Fast Retailing Co, Asia’s biggest clothing chain, said two of its China-based suppliers are reducing working hours following a report that criticized the factories making its Uniqlo garments for labor abuses.
Dongguan Tomwell Garment Co (東莞聯泰製衣) has cut working hours of factory workers. Pacific Textiles Ltd (互太紡織) gave them one holiday per week and will introduce a system to reduce hours while keeping up production volumes next month, Yamaguchi, Japan-based Fast Retailing said yesterday in a statement.
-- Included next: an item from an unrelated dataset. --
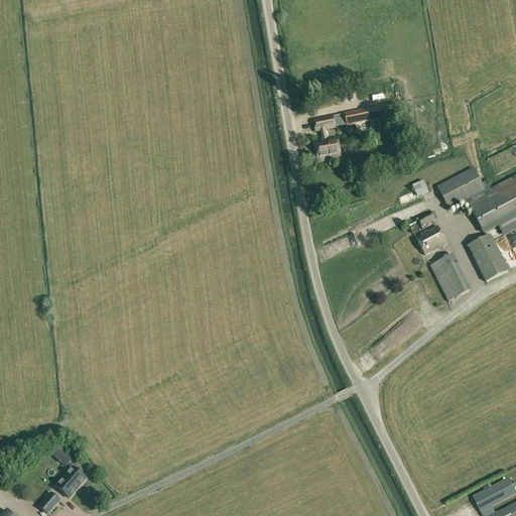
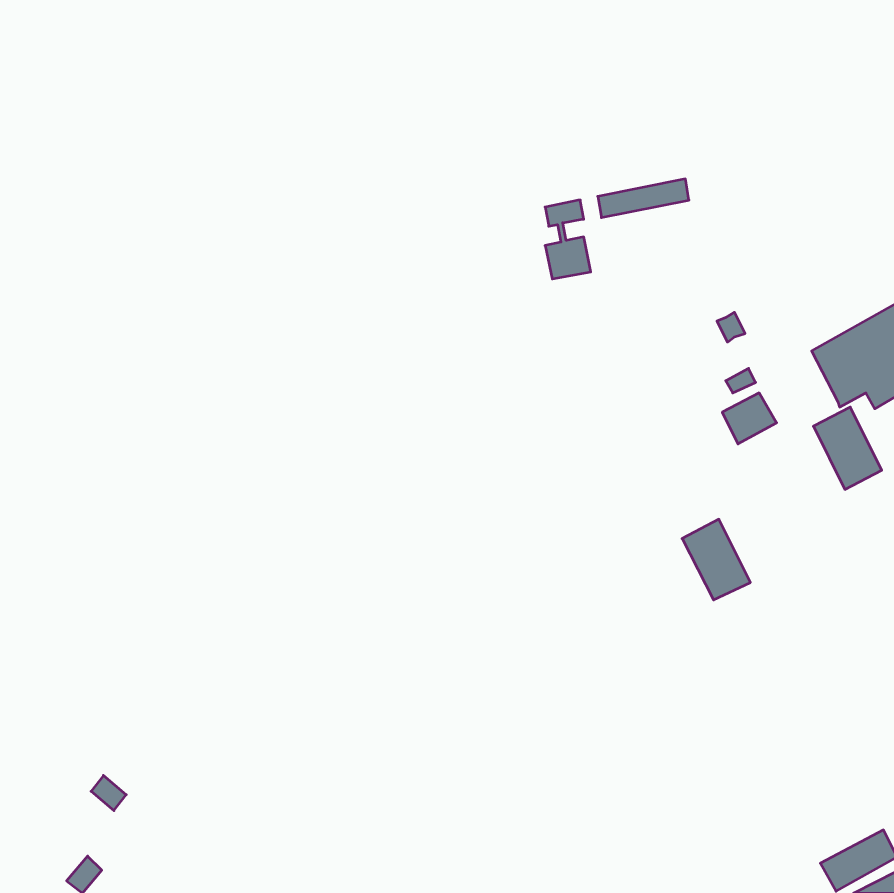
building: [437,166,486,209] -> none
building: [431,254,471,300] -> [682,519,750,600]
building: [56,467,87,497] -> none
The efforts follow investigations taken after the Jan. 11 report from Students & Scholars Against Misbehavior (SACOM), a Hong Kong-based non-governmental organization. Other steps include ending a system of fines, introducing air quality and temperature checks, and training on labor rights for workers who are not represented by unions, Fast Retailing said, adding it was still in a dialogue with SACOM on other issues it found contradicted with the NGO’s report.
Fast Retailing founder Tadashi Yanai is reported to be the richest man in Japan, with wealth estimated by business magazine Forbes at US$17.8 billion as of April last year. He has parlayed the men’s clothing store his father started in a western Japanese mining town into a global garment empire employing more than 30,400 workers.
However, the company’s low-cost, high fashion production model is challenged by rising wages in China, obliging it to operate in lower-cost countries such as Cambodia and Bangladesh, where managing conditions at factories could prove more daunting.
Yanai has set a goal of generating ¥5 trillion (US$42 billion) in annual sales by 2020, seeking to surpass rivals like Gap Inc and Spain’s Inditex SA, which owns the Zara brand. Fast Retailing rose 0.5 percent to ¥43,705 at the close of Tokyo trading yesterday, while the benchmark TOPIX gained 1.4 percent.